In recent days, the word of genealogy blogging has been abuzz with discussion of the damage done when copy on one web site is appropriated for use on another. I could provide a series of links for you to sample the conversation but have chosen not to do so for reasons that I trust will become apparent. At the same time, the "rules" and "practices" of SE are apparently being used to encourage just such offences.
In surveying a number of resources generally related to cemeteries, I noted one that struck me as being particularly related to a question posted in the early days of this community. It seemed to offer a rich array of resources that would complement and extend the suggestions originally provided.
I decided to add a new answer to the old question in the hope that it would (a) move the question up the active list to (b) attract new views (c) perhaps draw another answer and even (d) prompt someone to ask a new question.

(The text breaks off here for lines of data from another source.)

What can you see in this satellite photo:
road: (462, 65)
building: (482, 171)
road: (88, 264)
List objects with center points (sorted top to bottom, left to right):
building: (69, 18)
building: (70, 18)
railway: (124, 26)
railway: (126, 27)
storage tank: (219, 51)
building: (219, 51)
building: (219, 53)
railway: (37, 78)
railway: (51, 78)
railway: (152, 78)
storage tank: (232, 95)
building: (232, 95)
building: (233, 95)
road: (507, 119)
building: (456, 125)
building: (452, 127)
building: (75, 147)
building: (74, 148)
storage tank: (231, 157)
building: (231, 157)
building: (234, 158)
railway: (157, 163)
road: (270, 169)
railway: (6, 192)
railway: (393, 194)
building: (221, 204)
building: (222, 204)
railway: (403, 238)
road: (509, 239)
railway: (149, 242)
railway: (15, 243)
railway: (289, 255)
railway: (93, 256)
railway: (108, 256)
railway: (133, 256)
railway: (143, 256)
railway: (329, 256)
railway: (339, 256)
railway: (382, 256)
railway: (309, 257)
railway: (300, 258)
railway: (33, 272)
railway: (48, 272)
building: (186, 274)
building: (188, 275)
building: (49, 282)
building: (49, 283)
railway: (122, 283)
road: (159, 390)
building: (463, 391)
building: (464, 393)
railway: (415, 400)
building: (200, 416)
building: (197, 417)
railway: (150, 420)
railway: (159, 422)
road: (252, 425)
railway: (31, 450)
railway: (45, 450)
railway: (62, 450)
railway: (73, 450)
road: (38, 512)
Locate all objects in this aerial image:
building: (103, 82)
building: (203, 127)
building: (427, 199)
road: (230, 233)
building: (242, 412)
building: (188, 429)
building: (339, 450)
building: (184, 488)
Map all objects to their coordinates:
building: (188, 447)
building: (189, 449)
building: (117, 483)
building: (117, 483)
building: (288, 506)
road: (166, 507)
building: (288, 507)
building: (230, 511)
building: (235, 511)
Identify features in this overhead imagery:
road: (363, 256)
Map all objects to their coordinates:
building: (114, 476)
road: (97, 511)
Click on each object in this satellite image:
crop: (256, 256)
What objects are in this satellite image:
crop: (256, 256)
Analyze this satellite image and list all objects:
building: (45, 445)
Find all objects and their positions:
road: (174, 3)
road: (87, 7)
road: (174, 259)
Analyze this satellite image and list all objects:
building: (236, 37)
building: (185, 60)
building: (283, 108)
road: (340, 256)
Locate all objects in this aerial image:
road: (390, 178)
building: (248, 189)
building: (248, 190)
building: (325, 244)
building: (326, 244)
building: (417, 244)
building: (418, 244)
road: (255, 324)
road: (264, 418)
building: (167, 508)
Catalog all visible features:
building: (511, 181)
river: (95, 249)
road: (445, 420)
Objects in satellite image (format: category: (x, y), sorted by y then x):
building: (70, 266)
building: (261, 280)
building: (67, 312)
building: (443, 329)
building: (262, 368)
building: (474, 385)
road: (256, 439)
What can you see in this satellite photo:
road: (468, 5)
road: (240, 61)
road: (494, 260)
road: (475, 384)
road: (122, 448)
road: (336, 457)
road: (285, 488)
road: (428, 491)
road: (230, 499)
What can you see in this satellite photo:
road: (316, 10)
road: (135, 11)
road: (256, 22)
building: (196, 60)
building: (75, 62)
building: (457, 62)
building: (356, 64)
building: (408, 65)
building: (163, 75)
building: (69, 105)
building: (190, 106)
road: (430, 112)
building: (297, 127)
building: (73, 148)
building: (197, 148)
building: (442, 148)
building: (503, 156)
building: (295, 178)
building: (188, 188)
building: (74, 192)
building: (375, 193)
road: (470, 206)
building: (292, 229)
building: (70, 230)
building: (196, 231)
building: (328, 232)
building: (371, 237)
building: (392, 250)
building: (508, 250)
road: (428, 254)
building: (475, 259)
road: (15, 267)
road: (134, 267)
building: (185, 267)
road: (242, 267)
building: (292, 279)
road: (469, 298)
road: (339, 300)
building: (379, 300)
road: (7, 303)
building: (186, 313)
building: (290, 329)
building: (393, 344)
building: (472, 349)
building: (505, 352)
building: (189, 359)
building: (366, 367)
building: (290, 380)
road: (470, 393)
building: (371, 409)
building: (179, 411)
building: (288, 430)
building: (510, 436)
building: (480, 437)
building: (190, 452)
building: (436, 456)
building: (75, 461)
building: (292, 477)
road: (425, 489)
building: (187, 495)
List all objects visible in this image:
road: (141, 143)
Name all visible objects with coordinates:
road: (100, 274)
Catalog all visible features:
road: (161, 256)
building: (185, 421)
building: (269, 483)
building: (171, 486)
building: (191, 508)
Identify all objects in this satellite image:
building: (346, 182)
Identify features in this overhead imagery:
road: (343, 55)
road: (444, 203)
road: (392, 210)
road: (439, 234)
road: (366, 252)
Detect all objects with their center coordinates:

Within a few hours, it had done the first three and we live in hope of the last.
However within 12 hours, my new answer had been converted to a comment with the advice that I should include the essential parts of the answer here, and provide the link for reference. Set aside for the moment, that this was what I had done -- the essential part of the answer was that there was available a rich site with a broad range of information maintained by an acknowledged expert -- and let us assume that there were a paragraph or two on that site that was directly and specifically addressed to the question. Is it a required part of achieving a "good SE answer" that I take the intellectual property of another person and reproduce it (with attribution) to boost the content here?
Not only would that be a breach of statute law in several jurisdictions in which this website is published, it also would be unethical behaviour that every genealogist producing and distributing content should condemn.
It is one thing for SE to remove any answers that provide only a link to an external source of expertise. That would be a principled, if remarkably short-sighted, position. It is quite another to encourage, even to require, posters to "borrow" content from that external site in order to be permitted to include a link in the answer.